Pada tanggal 29 November 1945, sekutu mengeluarkan ultimatum yang berisi perintah bahwa Kota Bandung harus dibagi menjadi dua kawasan, yaitu Bandung Utara dan Bandung Selatan dengan batas rel kereta api. Semenjak ultimatum dikeluarkan para penduduk wilayah Bandung Utara mulai berbondong-bondong mengungsi ke wilayah Bandung Selatan. Para pejuang langsung merespon dengan mendirikan pos-pos gerilya yang tersebar pada beberapa tempat. Sepanjang bulan Desember 1945 hingga awal tahun 1945, terjadi banyak pertempuran di berbagai wilayah Bandung.

pembatasan wilayah

Para pejuang Bandung mengirimkan tembakan-tembakan mortir dari wilayah Bandung Selatan dan Lembang ke arah Bandung Utara. Serangan ini dilakukan secara serampangan tanpa alat pembidik sehingga sasaran peluru mortir mengenai sipil dan rumah orang-orang Belanda di kawasan Jaarbeurs dan Kamp Interniran di Jalan Riau. Setelah serangan mortir tersebut divisi ke-23 British Indian Army secara tiba-tiba menghantam wilayah Bandung Selatan dengan tembakan-tembakan arteri dan menimbulkan korban sebanyak 50 orang pejuang dan penduduk di Komplek Perusahaan Telegraf dan Telepon (PTT).

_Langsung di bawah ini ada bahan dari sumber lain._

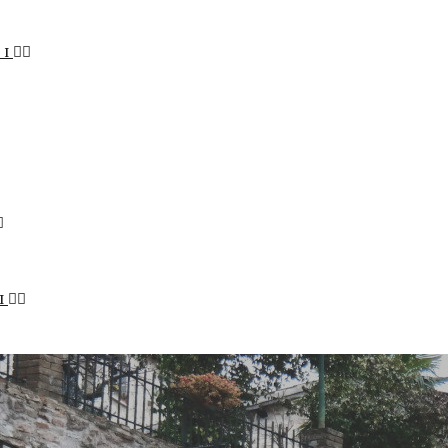
LI
I
STENIBILE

Pada 23 Maret 1946 pada Musyawarah Madjelis Persatoean Perdjoangan Priangan (MP3) muncul gagasan dari Mayor Rukana yang berperan sebagai pemimpin sekaligus pencetus ide pembakaran Kota Bandung. Gagasan tersebut muncul dikarenakan Mayor Rukana tidak terima jika Kota Bandung dikuasai oleh sekutu. Selain itu, Mayor Rukana mengusulkan menutup terowongan Kali Citarum di perbatasan Barat dengan dinamit agar kawasan tersebut tidak dimanfaatkan sekutu sebagai pangkalan militer. Kolonel AH Nasution yang menjabat sebagai Komandan Divisi III TRI pada saat itu menyampaikan hasil musyawarah dan memerintahkan masyarakat Bandung mengungsi ke Selatan (Nasution 1977:187). Pada 24 Maret 1946 TRI dan rombongan besar penduduk Kota Bandung meninggalkan kota, walaupun Bandung harus dikosongkan para masyarakat melakukan penarikan mundur dan pembakaran gedung - gedung penting sehingga tidak dapat dimanfaatkan oleh pasukan sekutu sebagai markas militer. (Maeswara 2010:91).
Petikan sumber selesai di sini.